But upon a covenant implied by law, after assignment of the term and acceptance of rent from the assignee, covenant does not lie against the assignor. Jones 223. 1 Sider. 447.

An assignee under an express covenant is bound from the date of the assignment, whether he enter or not; but he only continues so bound while he remains assignee, for he may at any time discharge himself from his obligation to the lessor or reversioner by an assignment, even to a beggar.

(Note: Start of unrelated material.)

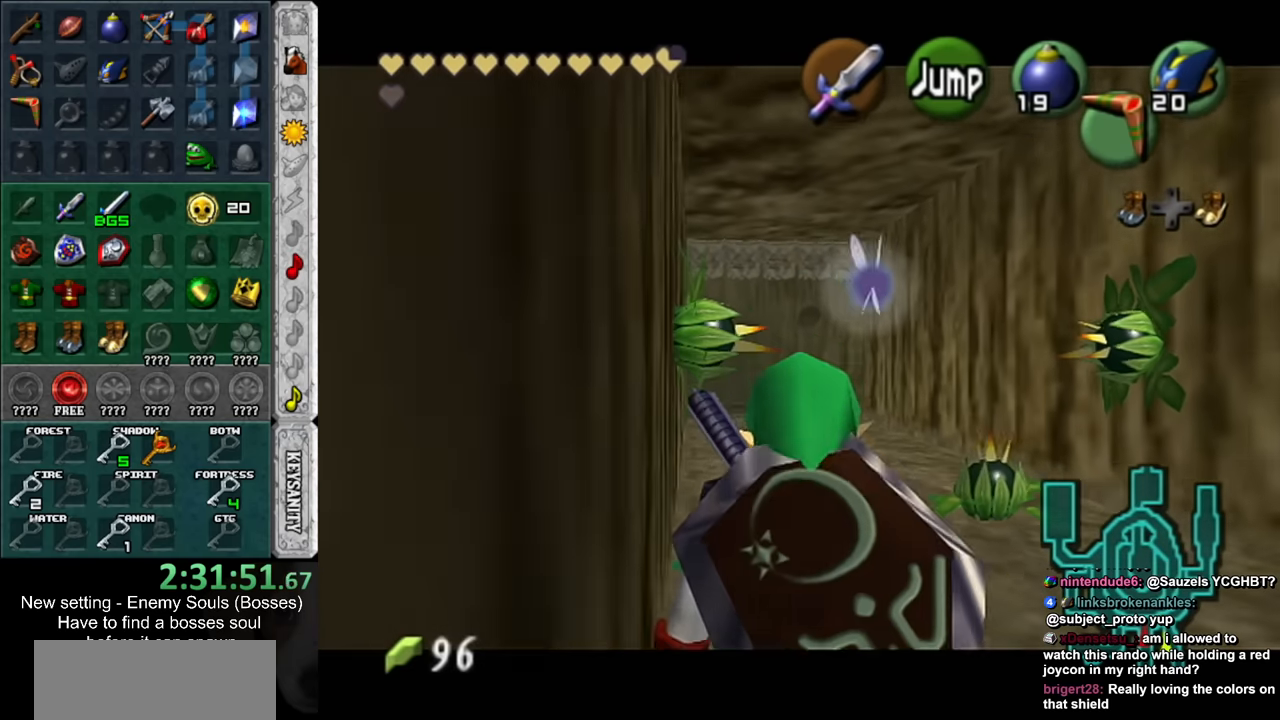
{"buttons": ["L1"], "left_stick": "down", "right_stick": "center", "events": []}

Bing. & Brod. 238. Bull, N. P. 159.

And by stat. 49 Geo. 3, c. 121, s. 19, the assignees of a bankrupt's estate are never bound to pay rent, or perform covenants, until they elect to take the estate.

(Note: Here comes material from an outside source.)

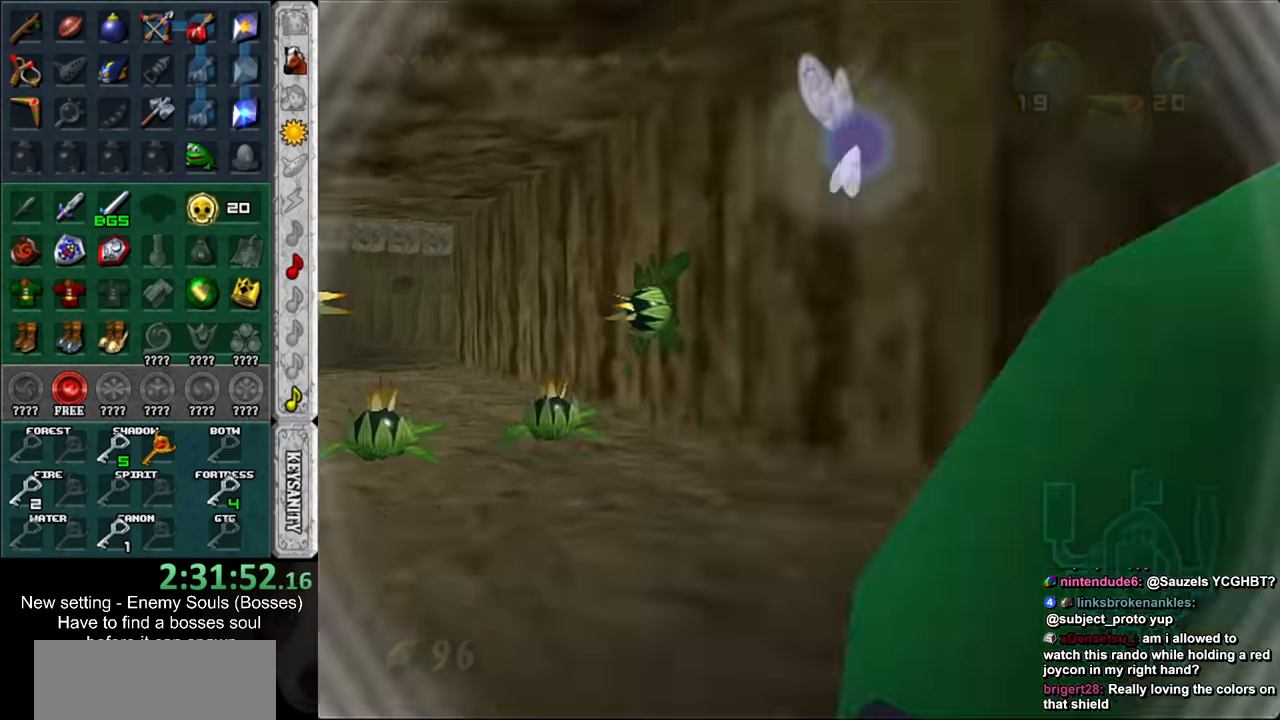
{"buttons": [], "left_stick": "up", "right_stick": "center", "events": [[133, "L1", "up"], [167, "left_stick", "center"], [400, "left_stick", "up"]]}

Where the deed itself, wherein the covenants are contained, or the estate on which the covenants, as accessary to the principal, do depend, is gone and determined, there regularly the covenants are gone also. Shep. Touch. 180.

And therefore, if a lease for life or years be surrendered, whereby the estate is gone; or a deed become void by razure, cancelment, or the like, and there be covenants contained in the deed; by these means the covenants are gone also. But this surrender doth not discharge the breach of covenant which was before the surrender. Ibid.

Where a covenant is become impossible to be done by the act of God, as when one doth covenant to serve another for a specific term of years, and he dies before the expiration of the term; by this the covenant, which is a mere personal covenant, is discharged. Ibid.